What is really driving the second Brennan bill is a concern that Bloomberg’s commission might try to package a term limit reduction, which would almost undoubtedly pass, with the abolition of partisan primaries, which might not pass if separated. So the bill, and this is the one that just got out of the senate committee, requires that charter proposals appear on the ballot “as separate proposals to the extent practicable.”
This bill also gives the council new powers. If this commission wants to put anything on the ballot this year, it has to get the majority consent of the council. And if it wants to put anything on the ballot next year (the commission life extends into 2011), it has to abide by a much more publicly accountable hearing schedule and review process, though it won’t require the consent of the council.
I asked Wolfson and Stu Loeser, the mayor’s press secretary, how the administration felt about this bill. All Wolfson did was e-mail back and inaccurately quibble about my minority impact argument involving the elimination of primaries, which suggests how carefully they may be considering it. Though I pressed again about how the administration felt about lumping together proposals like term limits and partisan elections, or how they felt about Brennan’s efforts to require separation, I got no answers.

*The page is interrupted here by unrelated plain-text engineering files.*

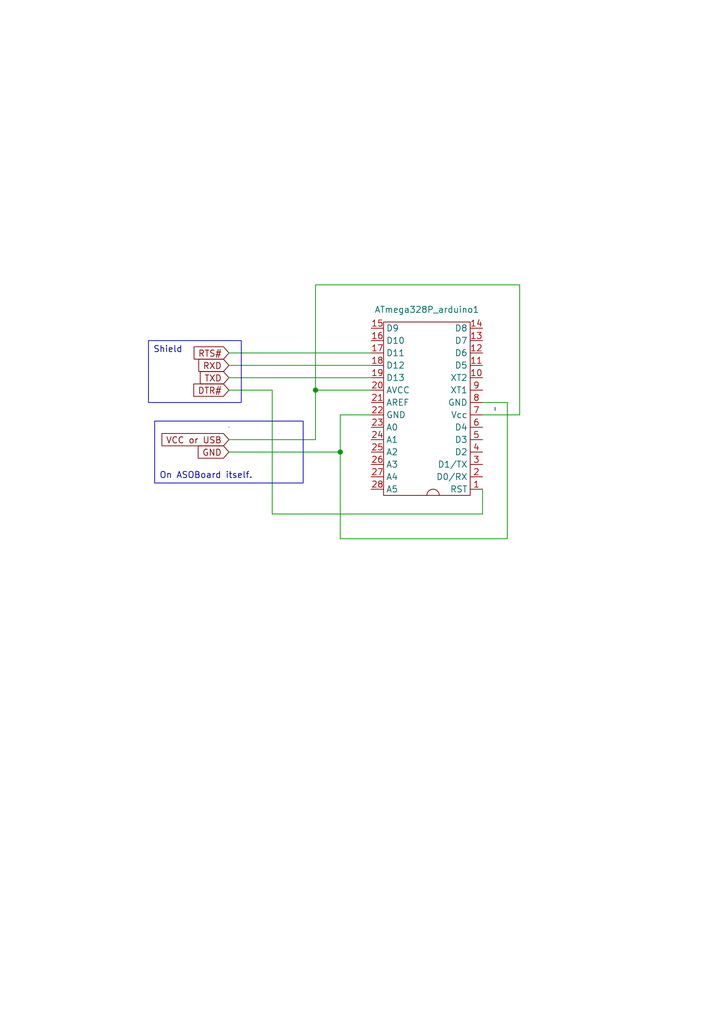
<source format=kicad_sch>
(kicad_sch
	(version 20231120)
	(generator "eeschema")
	(generator_version "8.0")
	(uuid "404faf25-665b-4e5e-b4dc-0f02329db52a")
	(paper "A5" portrait)
	
	(junction
		(at 69.85 92.71)
		(diameter 0)
		(color 0 0 0 0)
		(uuid "26cf3635-0816-4f52-b125-d2f606d5b68f")
	)
	(junction
		(at 64.77 80.01)
		(diameter 0)
		(color 0 0 0 0)
		(uuid "322ca081-c0e2-4f5d-84b3-b90949706778")
	)
	(wire
		(pts
			(xy 106.68 85.09) (xy 106.68 58.42)
		)
		(stroke
			(width 0)
			(type default)
		)
		(uuid "0eea8bde-6a76-45f3-9acb-14bcaa84f77d")
	)
	(wire
		(pts
			(xy 104.14 82.55) (xy 104.14 110.49)
		)
		(stroke
			(width 0)
			(type default)
		)
		(uuid "2b2e0a24-613b-45c9-a78e-2ef855631477")
	)
	(wire
		(pts
			(xy 106.68 58.42) (xy 64.77 58.42)
		)
		(stroke
			(width 0)
			(type default)
		)
		(uuid "2d4ad313-1b01-4944-9820-09d887a93594")
	)
	(wire
		(pts
			(xy 46.99 74.93) (xy 76.2 74.93)
		)
		(stroke
			(width 0)
			(type default)
		)
		(uuid "314f2077-c038-43d7-81ed-f93ac51139d9")
	)
	(wire
		(pts
			(xy 69.85 92.71) (xy 69.85 110.49)
		)
		(stroke
			(width 0)
			(type default)
		)
		(uuid "34dbe08f-19f0-4568-aff1-b4b0f349f4df")
	)
	(wire
		(pts
			(xy 64.77 80.01) (xy 76.2 80.01)
		)
		(stroke
			(width 0)
			(type default)
		)
		(uuid "3e90fbbd-6e19-42f4-a316-2f7991661ae2")
	)
	(wire
		(pts
			(xy 55.88 105.41) (xy 99.06 105.41)
		)
		(stroke
			(width 0)
			(type default)
		)
		(uuid "4723136e-ab37-4f56-8e3a-2633fe8f3db9")
	)
	(wire
		(pts
			(xy 99.06 82.55) (xy 104.14 82.55)
		)
		(stroke
			(width 0)
			(type default)
		)
		(uuid "571becff-ce56-4aca-9754-d0c2b1927983")
	)
	(wire
		(pts
			(xy 69.85 85.09) (xy 76.2 85.09)
		)
		(stroke
			(width 0)
			(type default)
		)
		(uuid "619227d7-d466-4703-93d5-a3edc5d89f3b")
	)
	(wire
		(pts
			(xy 46.99 90.17) (xy 64.77 90.17)
		)
		(stroke
			(width 0)
			(type default)
		)
		(uuid "6df88b9b-8b4d-4aff-88cf-356f4e4046a3")
	)
	(wire
		(pts
			(xy 46.99 77.47) (xy 76.2 77.47)
		)
		(stroke
			(width 0)
			(type default)
		)
		(uuid "7a62a285-38db-4744-a4b3-409bbe1e35d2")
	)
	(wire
		(pts
			(xy 64.77 58.42) (xy 64.77 80.01)
		)
		(stroke
			(width 0)
			(type default)
		)
		(uuid "80924c3f-e552-49fe-a8f6-5b5c5a8c9583")
	)
	(wire
		(pts
			(xy 69.85 92.71) (xy 69.85 85.09)
		)
		(stroke
			(width 0)
			(type default)
		)
		(uuid "8bcb354f-7bf5-4074-9c3d-152ab9d133e0")
	)
	(wire
		(pts
			(xy 64.77 90.17) (xy 64.77 80.01)
		)
		(stroke
			(width 0)
			(type default)
		)
		(uuid "b39cfa56-b562-4020-a777-085acf88a5ad")
	)
	(wire
		(pts
			(xy 99.06 100.33) (xy 99.06 105.41)
		)
		(stroke
			(width 0)
			(type default)
		)
		(uuid "b9057a2e-8ac9-4b2a-9d34-f6e7bd35a050")
	)
	(wire
		(pts
			(xy 99.06 85.09) (xy 106.68 85.09)
		)
		(stroke
			(width 0)
			(type default)
		)
		(uuid "c2183380-1174-45b9-8bef-68061d3d597a")
	)
	(wire
		(pts
			(xy 46.99 72.39) (xy 76.2 72.39)
		)
		(stroke
			(width 0)
			(type default)
		)
		(uuid "cf0006ba-2d8c-4343-abed-6c3a449f3fef")
	)
	(wire
		(pts
			(xy 104.14 110.49) (xy 69.85 110.49)
		)
		(stroke
			(width 0)
			(type default)
		)
		(uuid "d10fb20d-8448-41aa-a30b-2793fad15a12")
	)
	(wire
		(pts
			(xy 55.88 80.01) (xy 55.88 105.41)
		)
		(stroke
			(width 0)
			(type default)
		)
		(uuid "d44c4ef5-d7df-43fb-8ccb-f8c9d4493e59")
	)
	(wire
		(pts
			(xy 46.99 80.01) (xy 55.88 80.01)
		)
		(stroke
			(width 0)
			(type default)
		)
		(uuid "d7257e11-b84f-4926-9c1e-9096f7d9567c")
	)
	(wire
		(pts
			(xy 46.99 92.71) (xy 69.85 92.71)
		)
		(stroke
			(width 0)
			(type default)
		)
		(uuid "fd081ca5-dbd6-4879-8c3a-091d96c48898")
	)
	(text_box "Shield"
		(exclude_from_sim no)
		(at 30.48 69.85 0)
		(size 19.05 12.7)
		(stroke
			(width 0)
			(type default)
		)
		(fill
			(type none)
		)
		(effects
			(font
				(size 1.27 1.27)
			)
			(justify left top)
		)
		(uuid "6b10f5ab-3698-46af-a1c4-f999a4150693")
	)
	(text_box "On ASOBoard itself."
		(exclude_from_sim no)
		(at 31.75 86.36 0)
		(size 30.48 12.7)
		(stroke
			(width 0)
			(type default)
		)
		(fill
			(type none)
		)
		(effects
			(font
				(size 1.27 1.27)
			)
			(justify left bottom)
		)
		(uuid "785c81f6-b05e-4d4b-9170-5fb4489c2edd")
	)
	(text_box ""
		(exclude_from_sim no)
		(at 46.99 87.63 0)
		(size 0 0)
		(stroke
			(width 0)
			(type default)
		)
		(fill
			(type none)
		)
		(effects
			(font
				(size 1.27 1.27)
			)
			(justify left bottom)
		)
		(uuid "7e8d8bac-ee32-4113-82a0-567183b4dd8d")
	)
	(global_label "GND"
		(shape input)
		(at 46.99 92.71 180)
		(fields_autoplaced yes)
		(effects
			(font
				(size 1.27 1.27)
			)
			(justify right)
		)
		(uuid "2a6f86aa-f982-46aa-b650-3fd0c0d27a93")
		(property "Intersheetrefs" "${INTERSHEET_REFS}"
			(at 40.1343 92.71 0)
			(effects
				(font
					(size 1.27 1.27)
				)
				(justify right)
				(hide yes)
			)
		)
	)
	(global_label "RTS#"
		(shape input)
		(at 46.99 72.39 180)
		(fields_autoplaced yes)
		(effects
			(font
				(size 1.27 1.27)
			)
			(justify right)
		)
		(uuid "2d4afef6-4013-4151-b460-6bb2b31c6932")
		(property "Intersheetrefs" "${INTERSHEET_REFS}"
			(at 39.2877 72.39 0)
			(effects
				(font
					(size 1.27 1.27)
				)
				(justify right)
				(hide yes)
			)
		)
	)
	(global_label "RXD"
		(shape input)
		(at 46.99 74.93 180)
		(fields_autoplaced yes)
		(effects
			(font
				(size 1.27 1.27)
			)
			(justify right)
		)
		(uuid "6475006b-5eaf-4bff-b9bd-5d0dd99b5160")
		(property "Intersheetrefs" "${INTERSHEET_REFS}"
			(at 40.2553 74.93 0)
			(effects
				(font
					(size 1.27 1.27)
				)
				(justify right)
				(hide yes)
			)
		)
	)
	(global_label "TXD"
		(shape input)
		(at 46.99 77.47 180)
		(fields_autoplaced yes)
		(effects
			(font
				(size 1.27 1.27)
			)
			(justify right)
		)
		(uuid "78070639-82d8-422d-a7ea-f63a7a276afb")
		(property "Intersheetrefs" "${INTERSHEET_REFS}"
			(at 40.5577 77.47 0)
			(effects
				(font
					(size 1.27 1.27)
				)
				(justify right)
				(hide yes)
			)
		)
	)
	(global_label "VCC or USB"
		(shape input)
		(at 46.99 90.17 180)
		(fields_autoplaced yes)
		(effects
			(font
				(size 1.27 1.27)
			)
			(justify right)
		)
		(uuid "8795c872-a128-4213-9f39-c5e4755e3d68")
		(property "Intersheetrefs" "${INTERSHEET_REFS}"
			(at 32.6958 90.17 0)
			(effects
				(font
					(size 1.27 1.27)
				)
				(justify right)
				(hide yes)
			)
		)
	)
	(global_label "DTR#"
		(shape input)
		(at 46.99 80.01 180)
		(fields_autoplaced yes)
		(effects
			(font
				(size 1.27 1.27)
			)
			(justify right)
		)
		(uuid "9def2e4d-f13b-4bc7-8fdb-9ed5405a266d")
		(property "Intersheetrefs" "${INTERSHEET_REFS}"
			(at 39.2272 80.01 0)
			(effects
				(font
					(size 1.27 1.27)
				)
				(justify right)
				(hide yes)
			)
		)
	)
	(symbol
		(lib_id "Ore:ATmega328U_Duino")
		(at 101.6 83.82 90)
		(unit 1)
		(exclude_from_sim no)
		(in_bom yes)
		(on_board yes)
		(dnp no)
		(fields_autoplaced yes)
		(uuid "d9c5c0ba-3f93-42b3-b489-d6b669fec30c")
		(property "Reference" "ATmega328P_arduino1"
			(at 87.63 63.5 90)
			(effects
				(font
					(size 1.27 1.27)
				)
			)
		)
		(property "Value" "~"
			(at 101.6 83.82 0)
			(effects
				(font
					(size 1.27 1.27)
				)
			)
		)
		(property "Footprint" ""
			(at 101.6 83.82 0)
			(effects
				(font
					(size 1.27 1.27)
				)
				(hide yes)
			)
		)
		(property "Datasheet" ""
			(at 101.6 83.82 0)
			(effects
				(font
					(size 1.27 1.27)
				)
				(hide yes)
			)
		)
		(property "Description" ""
			(at 101.6 83.82 0)
			(effects
				(font
					(size 1.27 1.27)
				)
				(hide yes)
			)
		)
		(pin "1"
			(uuid "4e004e5a-cd18-4843-965d-8566edabb6d1")
		)
		(pin "10"
			(uuid "1edfc881-4cc0-4243-bef9-42797ee12ec5")
		)
		(pin "11"
			(uuid "3dcc0ed6-c67d-4c52-a154-042548cc7926")
		)
		(pin "12"
			(uuid "542b9caf-eb75-4969-8f9b-e5c3b4d14ab9")
		)
		(pin "13"
			(uuid "20d6587a-ca5d-4641-88ef-39ec4de783c0")
		)
		(pin "14"
			(uuid "1e29dfb4-fbbf-4f04-9c80-1b1d33a907a3")
		)
		(pin "15"
			(uuid "d5684e4b-0a9c-4e8b-822b-5a9a96ece156")
		)
		(pin "16"
			(uuid "0ec99d25-62bb-4984-baf1-b1db5786eac3")
		)
		(pin "17"
			(uuid "e39300f2-9a1d-4f09-9349-70ccf5fd69fe")
		)
		(pin "18"
			(uuid "8aab528a-a22f-4d17-acfb-9b977e4ea6e5")
		)
		(pin "19"
			(uuid "a20cc16d-b8eb-4c18-9fe0-1bbaea2c0577")
		)
		(pin "2"
			(uuid "74ac3f92-3492-4dac-a9dd-b59bc56281d4")
		)
		(pin "20"
			(uuid "8b6fbcd3-c72d-4ac3-8522-a53e5af96b6a")
		)
		(pin "21"
			(uuid "adbd4c22-a57f-4e5d-b196-a3d09fbc9478")
		)
		(pin "22"
			(uuid "d3527cdc-0981-4aac-b3b9-22e2730729aa")
		)
		(pin "23"
			(uuid "f905001a-b90c-4164-9628-622c500e52cb")
		)
		(pin "24"
			(uuid "336a6234-065e-4e5b-9616-f947c1bd15a5")
		)
		(pin "25"
			(uuid "821db094-505d-4d13-86fd-61f1a45282af")
		)
		(pin "26"
			(uuid "1bf81815-4c71-48f1-b725-bc6fb8a49e6e")
		)
		(pin "27"
			(uuid "265d7cc3-7c81-4217-a2da-32d11a87bcfa")
		)
		(pin "28"
			(uuid "2bf3bf07-5f40-45ba-adb4-6263da115672")
		)
		(pin "3"
			(uuid "f612e3e7-6395-4a09-9449-44291fe03c2f")
		)
		(pin "4"
			(uuid "01470f50-9231-4ec0-9170-a6d6c1df9cd8")
		)
		(pin "5"
			(uuid "797f3975-4494-4fb5-ab81-e9b3553dac6f")
		)
		(pin "6"
			(uuid "d2c63985-43cb-470b-aedd-0771768e82f3")
		)
		(pin "7"
			(uuid "75ac54ce-2bc2-45d9-975d-d3bb889daf37")
		)
		(pin "8"
			(uuid "0cb4b4a0-076b-4f4f-b758-81c42dc73831")
		)
		(pin "9"
			(uuid "583293f1-3d50-4bfc-a2f4-09525e2ac055")
		)
		(instances
			(project "ASOBoardShield_FT232RLProgrammer"
				(path "/404faf25-665b-4e5e-b4dc-0f02329db52a"
					(reference "ATmega328P_arduino1")
					(unit 1)
				)
			)
		)
	)
	(sheet_instances
		(path "/"
			(page "1")
		)
	)
)
</source>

When Wolfson jumped the gun and predicted what the commission would do, one unidentified member called him a “f—— a——” (in Daily News parlance).
This thesis will, I predict, be disproved when the commission does precisely what Wolfson anticipated. The commission chair, Matthew Goldstein, who also runs the City University of New York, issued a post-Wolfson-declaration press release that I am sure he genuinely means. He said the independence of the commission is “inviolate.”
Since the mayor’s counsel, Tony Crowell, is a commission member, as well as several others who are mayoral appointees elsewhere, Goldstein, who is a state appointee, may have been projecting. His independence may well be inviolate.
But Mike Bloomberg, the supposed anti-politician, has proven that he can count heads, especially the ones he lines up himself.